I don't agree on this particular point
I get that some people don’t celebrate birthdays etc but she celebrated her 40th and I spent money on the event she booked and I spent time/effort. If she’d not celebrated hers then fair enough not to celebrate mine but it feels a bit like a snub to be honest. It’s possible to make effort without spending cash?
What you are saying here, is that you went to the party / celebration event she booked to celebrate her birthday, and, as etiquette suggests, you took a gift, as you had been invited to a celebration. Now, due to COVID, you haven't yet been able to book a party / event. So it is quite reasonable for her not to have brought you a gift / made a fuss, as neither of you have done for each others birthdays for 20 years.

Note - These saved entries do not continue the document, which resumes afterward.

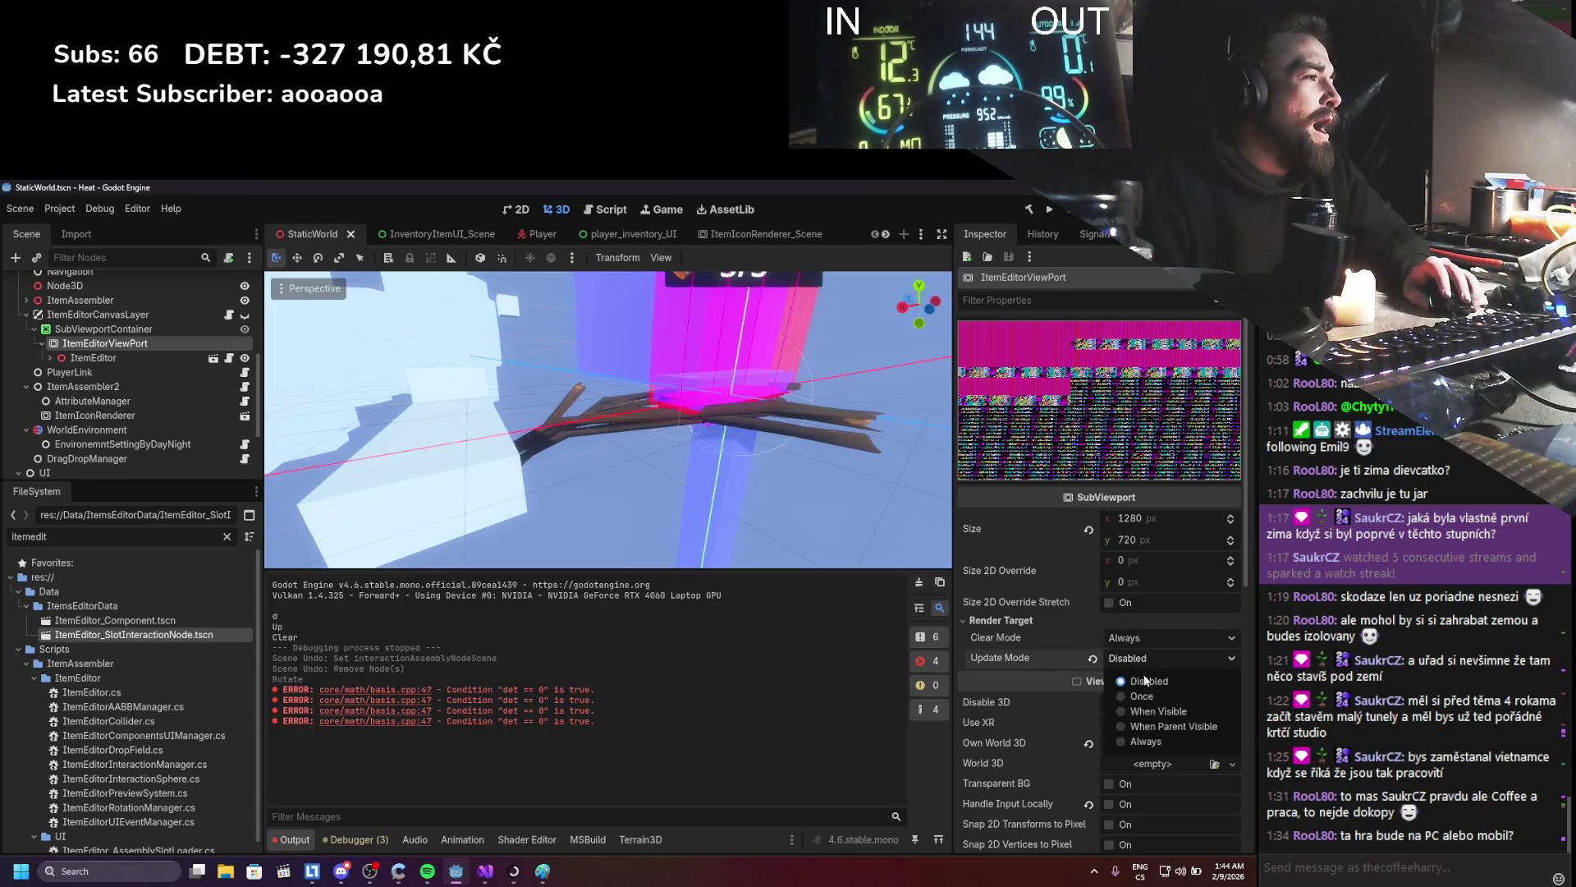
click(1143, 741)
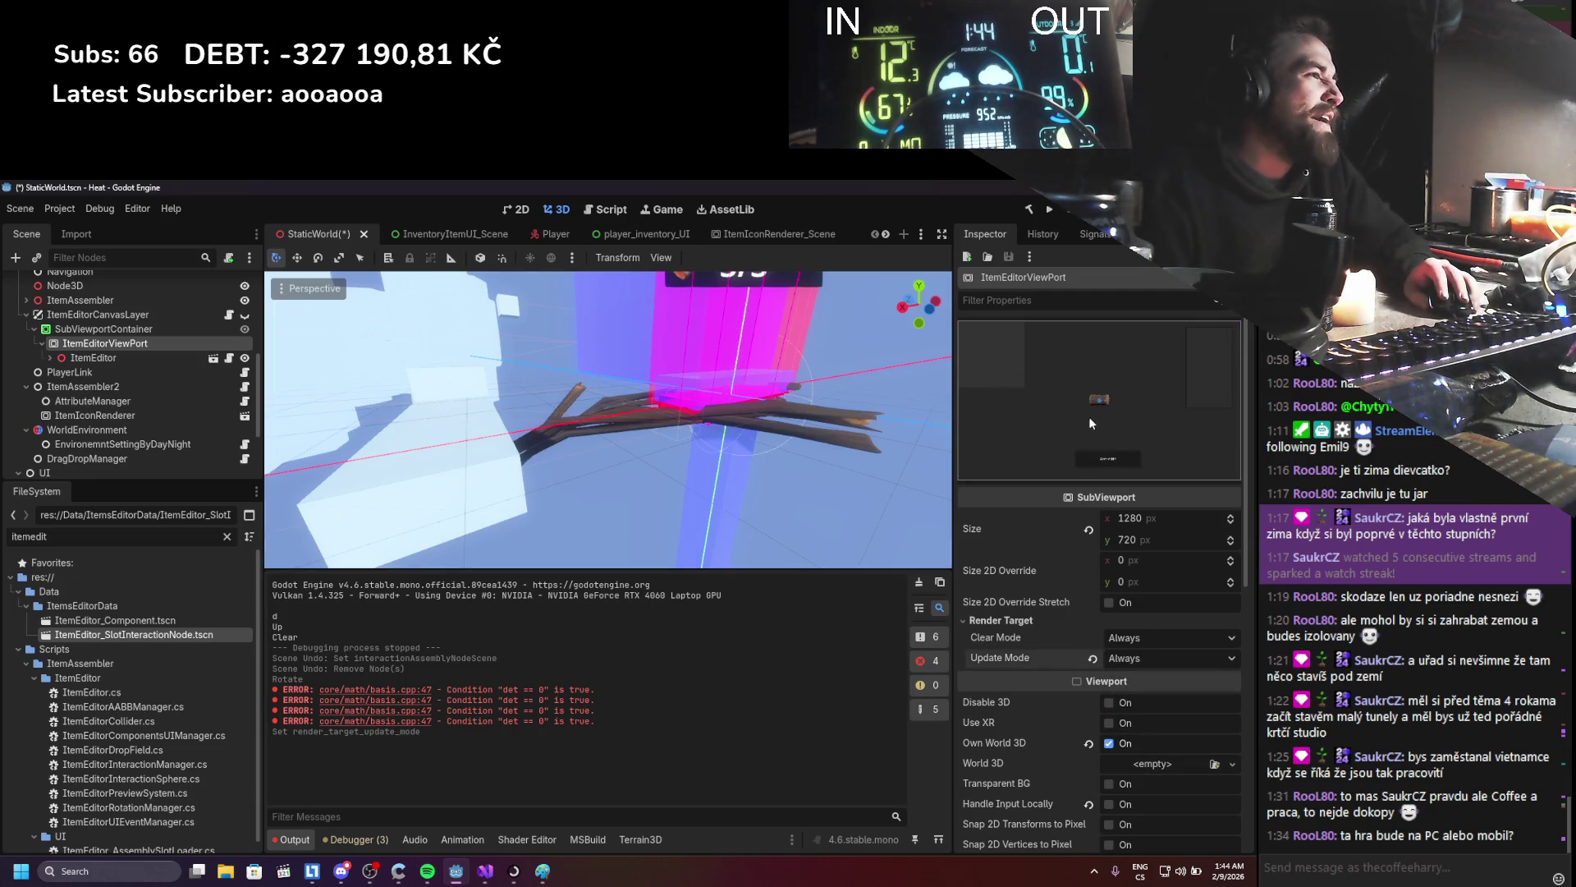
scroll(1041, 627, down, 5)
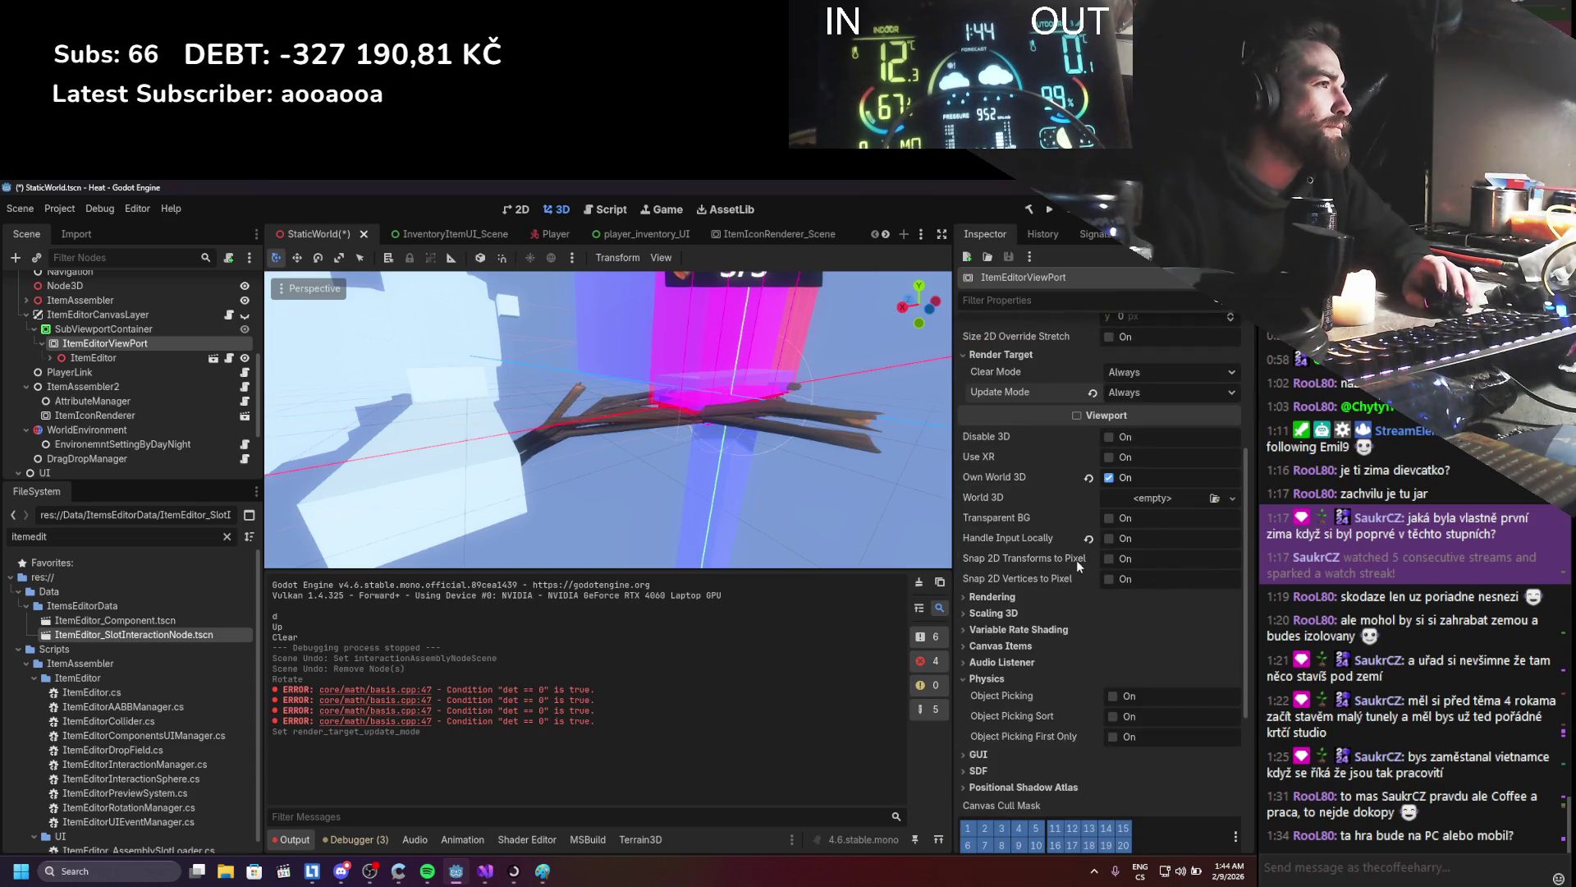
scroll(1073, 582, up, 1)
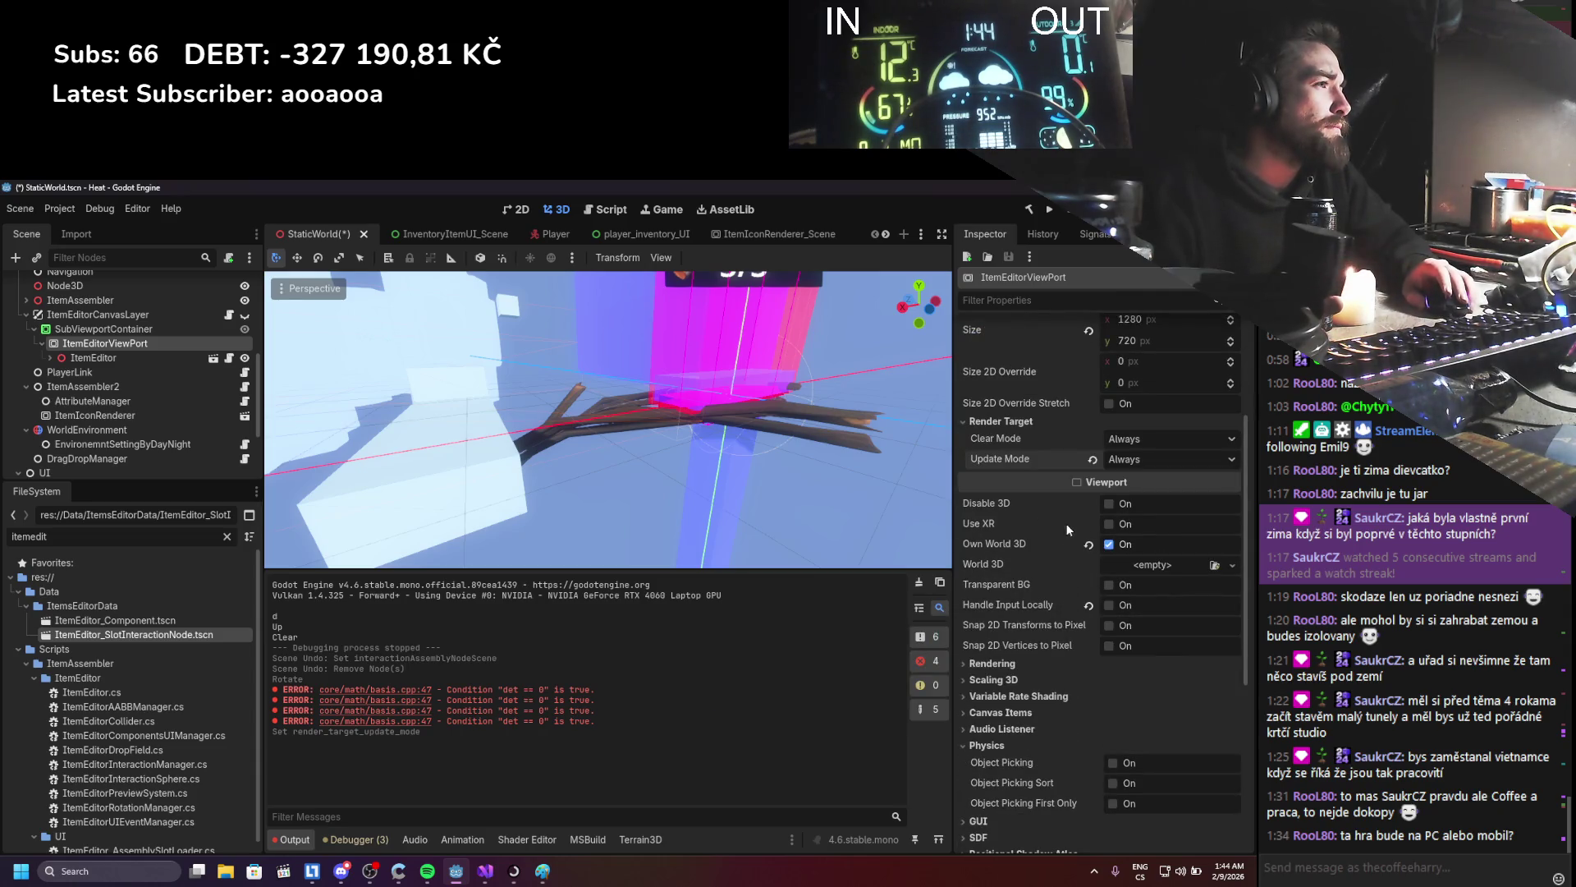
scroll(1069, 581, up, 3)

I was due to go to a 40th in May. Obviously I would have taken a gift (I don't normally send cards or gifts to this person, but I would have, as she was having a party and she invited me). Obviously it didn't go ahead, and there was various chatter about having a "41st" next year, or "just telling everyone she was going to stay 39 until she could have a party" etc. So, when she does have her celebration, if I am invited, I will take her a gift. I didn't go round on her birthday as I normally wouldn't.
Re the tickets - I can't imagine having an ongoing arrangement where one person continually sponged off another, tbh. I like to think that, for a good friend, as a one off in particular circumstances, if I could afford to, I'd treat them to an event, but as an ongoing thing, it is just odd. So I don't think it would be unreasonable to not treat her to this big event, but I wouldn't link that to not getting you something on your birthday when you haven't (for reasons beyond your control) yet invited her to anything.